Text shown
Also with an eye to deterring common crime, Guatemala and several Caribbean nations sought to expand use of the death penalty in defiance of international human rights norms. Two appeals courts in Guatemala cleared the way for the first executions of a prisoner for the crime of kidnapping, even though this action would bring the nation in direct violation of the American Convention on Human Rights, ratified by Guatemala in 1978. At this writing, the cases were pending before the Supreme Court. The American Convention prohibits nations from extending the scope of the death penalty to crimes that were not subject to capital punishment at the time of ratification; in Guatemala, only those abductions resulting in the victim’s death were at that time punishable by execution. At this writing, Guatemala’s Constitutional Court was considering a motion to declare unconstitutional Guatemala’s ratification of the Inter-American Court of Human Rights, which handles cases involving violations of the American Convention.

In an equally dangerous move for the regional system of human rights protection, Prime Minister Basdeo Panday of Trinidad and Tobago announced in May his government’s withdrawal from the American Convention, a step that would take effect in May 1999. Death row inmates in Trinidad and Tobago had appealed aspects of their cases to the bodies of the inter-American human rights system, a route of appeal the government wanted to eliminate in order to speed up executions. This move — unless reversed, as Human Rights Watch requested in June — would restrict the rights of all victims of human rights abuse in the country to seek the protection of the inter-American system for a wide range of violations. The government had also reportedly considered withdrawing from the First Optional Protocol to the International Covenant on Civil and Political Rights (ICCPR), a step that would leave citizens of Trinidad and Tobago without recourse to the United Nations’ human rights system as well as that of the Organization of American States.

Stated task a
Print the entries word for word, starting with the line that contains "scientific name: Troglodytes hiemalis" and going on through the line that contains "genus: Cardinalis".

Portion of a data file

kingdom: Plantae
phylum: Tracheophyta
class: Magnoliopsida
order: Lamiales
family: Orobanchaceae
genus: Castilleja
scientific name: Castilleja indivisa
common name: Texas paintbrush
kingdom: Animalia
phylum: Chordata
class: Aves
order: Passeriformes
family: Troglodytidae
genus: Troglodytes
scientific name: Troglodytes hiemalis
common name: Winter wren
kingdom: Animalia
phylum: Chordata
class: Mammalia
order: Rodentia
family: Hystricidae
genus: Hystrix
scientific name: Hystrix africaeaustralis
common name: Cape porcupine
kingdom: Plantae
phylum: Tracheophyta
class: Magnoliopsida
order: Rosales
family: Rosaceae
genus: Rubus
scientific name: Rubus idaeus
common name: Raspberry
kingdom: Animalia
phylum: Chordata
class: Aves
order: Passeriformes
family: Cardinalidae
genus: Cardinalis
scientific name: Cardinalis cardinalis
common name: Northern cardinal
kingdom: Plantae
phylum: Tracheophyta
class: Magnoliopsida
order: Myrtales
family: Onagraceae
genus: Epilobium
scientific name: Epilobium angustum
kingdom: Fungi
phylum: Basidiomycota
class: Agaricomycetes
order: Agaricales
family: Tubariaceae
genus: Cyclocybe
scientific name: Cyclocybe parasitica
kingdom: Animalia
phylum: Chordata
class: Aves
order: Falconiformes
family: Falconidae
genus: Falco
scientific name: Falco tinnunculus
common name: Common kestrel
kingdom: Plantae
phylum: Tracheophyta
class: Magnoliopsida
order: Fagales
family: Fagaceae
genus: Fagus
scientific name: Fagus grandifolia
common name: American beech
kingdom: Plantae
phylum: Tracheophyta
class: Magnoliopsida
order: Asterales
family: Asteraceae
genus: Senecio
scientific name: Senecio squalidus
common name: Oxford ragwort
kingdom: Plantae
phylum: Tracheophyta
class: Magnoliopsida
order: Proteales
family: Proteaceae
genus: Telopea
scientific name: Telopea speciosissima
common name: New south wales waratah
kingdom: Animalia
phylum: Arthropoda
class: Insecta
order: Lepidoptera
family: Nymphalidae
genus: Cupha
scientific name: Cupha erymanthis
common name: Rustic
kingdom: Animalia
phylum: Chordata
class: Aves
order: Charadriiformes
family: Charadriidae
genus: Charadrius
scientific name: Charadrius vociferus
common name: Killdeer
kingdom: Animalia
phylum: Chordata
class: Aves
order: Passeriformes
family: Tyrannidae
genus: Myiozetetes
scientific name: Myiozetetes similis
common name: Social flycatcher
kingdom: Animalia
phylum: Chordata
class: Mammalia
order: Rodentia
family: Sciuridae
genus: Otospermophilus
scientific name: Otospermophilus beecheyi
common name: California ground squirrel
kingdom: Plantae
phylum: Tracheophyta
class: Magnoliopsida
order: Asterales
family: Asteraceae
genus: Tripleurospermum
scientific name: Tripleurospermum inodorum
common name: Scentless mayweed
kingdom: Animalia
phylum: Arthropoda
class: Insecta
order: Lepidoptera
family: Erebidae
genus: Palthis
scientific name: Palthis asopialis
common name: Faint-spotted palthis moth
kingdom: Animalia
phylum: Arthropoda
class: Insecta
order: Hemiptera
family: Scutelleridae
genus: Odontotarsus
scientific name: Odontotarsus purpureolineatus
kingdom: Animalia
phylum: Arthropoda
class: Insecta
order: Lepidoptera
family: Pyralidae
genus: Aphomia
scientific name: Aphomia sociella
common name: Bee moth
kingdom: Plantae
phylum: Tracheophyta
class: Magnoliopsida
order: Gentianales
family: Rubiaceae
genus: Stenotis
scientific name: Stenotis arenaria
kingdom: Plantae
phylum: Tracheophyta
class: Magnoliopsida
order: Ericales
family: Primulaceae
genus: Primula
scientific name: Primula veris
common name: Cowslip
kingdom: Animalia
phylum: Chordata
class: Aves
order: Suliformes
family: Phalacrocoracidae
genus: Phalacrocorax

Stated task b
Using the death penalty passage, decide whether each statement agrees with it, and support each yes or no with the deciding words quoted from the passage: (i) Guatemala ratified the American Convention on Human Rights in 1978. (ii) Trinidad and Tobago's withdrawal from the American Convention was to take effect in May 1998. (iii) Human Rights Watch asked in June for that withdrawal to be reversed.

Task solution a
scientific name: Troglodytes hiemalis
common name: Winter wren
kingdom: Animalia
phylum: Chordata
class: Mammalia
order: Rodentia
family: Hystricidae
genus: Hystrix
scientific name: Hystrix africaeaustralis
common name: Cape porcupine
kingdom: Plantae
phylum: Tracheophyta
class: Magnoliopsida
order: Rosales
family: Rosaceae
genus: Rubus
scientific name: Rubus idaeus
common name: Raspberry
kingdom: Animalia
phylum: Chordata
class: Aves
order: Passeriformes
family: Cardinalidae
genus: Cardinalis

Task solution b
(i) Yes: "ratified by Guatemala in 1978"
(ii) No: "a step that would take effect in May 1999"
(iii) Yes: "unless reversed, as Human Rights Watch requested in June"